(Data supplied)
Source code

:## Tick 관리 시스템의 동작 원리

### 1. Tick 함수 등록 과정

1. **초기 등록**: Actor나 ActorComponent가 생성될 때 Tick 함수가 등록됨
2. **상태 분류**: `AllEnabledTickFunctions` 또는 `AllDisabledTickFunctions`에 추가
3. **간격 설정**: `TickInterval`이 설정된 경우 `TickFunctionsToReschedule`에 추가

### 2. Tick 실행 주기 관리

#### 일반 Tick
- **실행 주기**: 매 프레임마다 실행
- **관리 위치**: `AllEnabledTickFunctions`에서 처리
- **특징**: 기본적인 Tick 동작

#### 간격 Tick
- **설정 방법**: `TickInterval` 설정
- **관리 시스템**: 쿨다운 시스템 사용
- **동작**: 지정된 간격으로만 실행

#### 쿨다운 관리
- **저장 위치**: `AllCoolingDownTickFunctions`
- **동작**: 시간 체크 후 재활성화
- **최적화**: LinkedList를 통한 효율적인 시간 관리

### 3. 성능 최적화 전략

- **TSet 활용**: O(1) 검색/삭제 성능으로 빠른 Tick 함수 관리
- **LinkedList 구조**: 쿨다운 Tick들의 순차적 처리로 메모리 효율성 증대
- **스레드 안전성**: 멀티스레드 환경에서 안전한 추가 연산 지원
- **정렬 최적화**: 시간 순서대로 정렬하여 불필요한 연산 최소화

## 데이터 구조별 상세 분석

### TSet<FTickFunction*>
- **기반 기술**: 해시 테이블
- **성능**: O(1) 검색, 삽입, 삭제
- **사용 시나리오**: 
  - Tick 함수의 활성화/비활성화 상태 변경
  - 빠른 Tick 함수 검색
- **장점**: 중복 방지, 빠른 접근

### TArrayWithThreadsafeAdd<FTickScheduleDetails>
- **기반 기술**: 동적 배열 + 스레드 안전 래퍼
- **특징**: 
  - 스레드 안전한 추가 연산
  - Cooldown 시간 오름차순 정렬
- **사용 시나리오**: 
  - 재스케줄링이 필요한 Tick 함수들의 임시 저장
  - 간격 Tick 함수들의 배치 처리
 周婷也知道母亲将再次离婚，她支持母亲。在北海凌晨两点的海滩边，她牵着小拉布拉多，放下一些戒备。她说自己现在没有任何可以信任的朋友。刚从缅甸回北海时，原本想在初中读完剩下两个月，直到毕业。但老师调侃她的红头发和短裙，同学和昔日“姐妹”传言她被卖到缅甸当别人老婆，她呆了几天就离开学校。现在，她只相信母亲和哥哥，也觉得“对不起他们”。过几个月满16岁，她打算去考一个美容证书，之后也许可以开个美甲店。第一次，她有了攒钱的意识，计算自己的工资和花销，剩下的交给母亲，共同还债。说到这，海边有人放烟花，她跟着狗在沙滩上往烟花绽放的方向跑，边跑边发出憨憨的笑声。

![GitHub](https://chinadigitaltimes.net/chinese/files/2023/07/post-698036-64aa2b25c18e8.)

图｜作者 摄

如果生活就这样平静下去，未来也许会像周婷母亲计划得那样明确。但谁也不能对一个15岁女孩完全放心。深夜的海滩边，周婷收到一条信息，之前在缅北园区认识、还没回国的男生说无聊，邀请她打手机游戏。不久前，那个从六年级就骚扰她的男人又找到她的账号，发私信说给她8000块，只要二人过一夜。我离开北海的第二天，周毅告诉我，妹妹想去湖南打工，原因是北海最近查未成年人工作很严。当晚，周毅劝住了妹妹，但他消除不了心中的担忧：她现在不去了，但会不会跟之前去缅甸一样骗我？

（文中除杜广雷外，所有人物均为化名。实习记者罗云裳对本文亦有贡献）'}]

(Task brief) Having located the line containing "### TArrayWithThreadsafeAdd<FTickScheduleDetails>", set it down along with every line after it through the end of the data, reproducing each exactly.

(Solution)
### TArrayWithThreadsafeAdd<FTickScheduleDetails>
- **기반 기술**: 동적 배열 + 스레드 안전 래퍼
- **특징**: 
  - 스레드 안전한 추가 연산
  - Cooldown 시간 오름차순 정렬
- **사용 시나리오**: 
  - 재스케줄링이 필요한 Tick 함수들의 임시 저장
  - 간격 Tick 함수들의 배치 처리
 周婷也知道母亲将再次离婚，她支持母亲。在北海凌晨两点的海滩边，她牵着小拉布拉多，放下一些戒备。她说自己现在没有任何可以信任的朋友。刚从缅甸回北海时，原本想在初中读完剩下两个月，直到毕业。但老师调侃她的红头发和短裙，同学和昔日“姐妹”传言她被卖到缅甸当别人老婆，她呆了几天就离开学校。现在，她只相信母亲和哥哥，也觉得“对不起他们”。过几个月满16岁，她打算去考一个美容证书，之后也许可以开个美甲店。第一次，她有了攒钱的意识，计算自己的工资和花销，剩下的交给母亲，共同还债。说到这，海边有人放烟花，她跟着狗在沙滩上往烟花绽放的方向跑，边跑边发出憨憨的笑声。

![GitHub](https://chinadigitaltimes.net/chinese/files/2023/07/post-698036-64aa2b25c18e8.)

图｜作者 摄

如果生活就这样平静下去，未来也许会像周婷母亲计划得那样明确。但谁也不能对一个15岁女孩完全放心。深夜的海滩边，周婷收到一条信息，之前在缅北园区认识、还没回国的男生说无聊，邀请她打手机游戏。不久前，那个从六年级就骚扰她的男人又找到她的账号，发私信说给她8000块，只要二人过一夜。我离开北海的第二天，周毅告诉我，妹妹想去湖南打工，原因是北海最近查未成年人工作很严。当晚，周毅劝住了妹妹，但他消除不了心中的担忧：她现在不去了，但会不会跟之前去缅甸一样骗我？

（文中除杜广雷外，所有人物均为化名。实习记者罗云裳对本文亦有贡献）'}]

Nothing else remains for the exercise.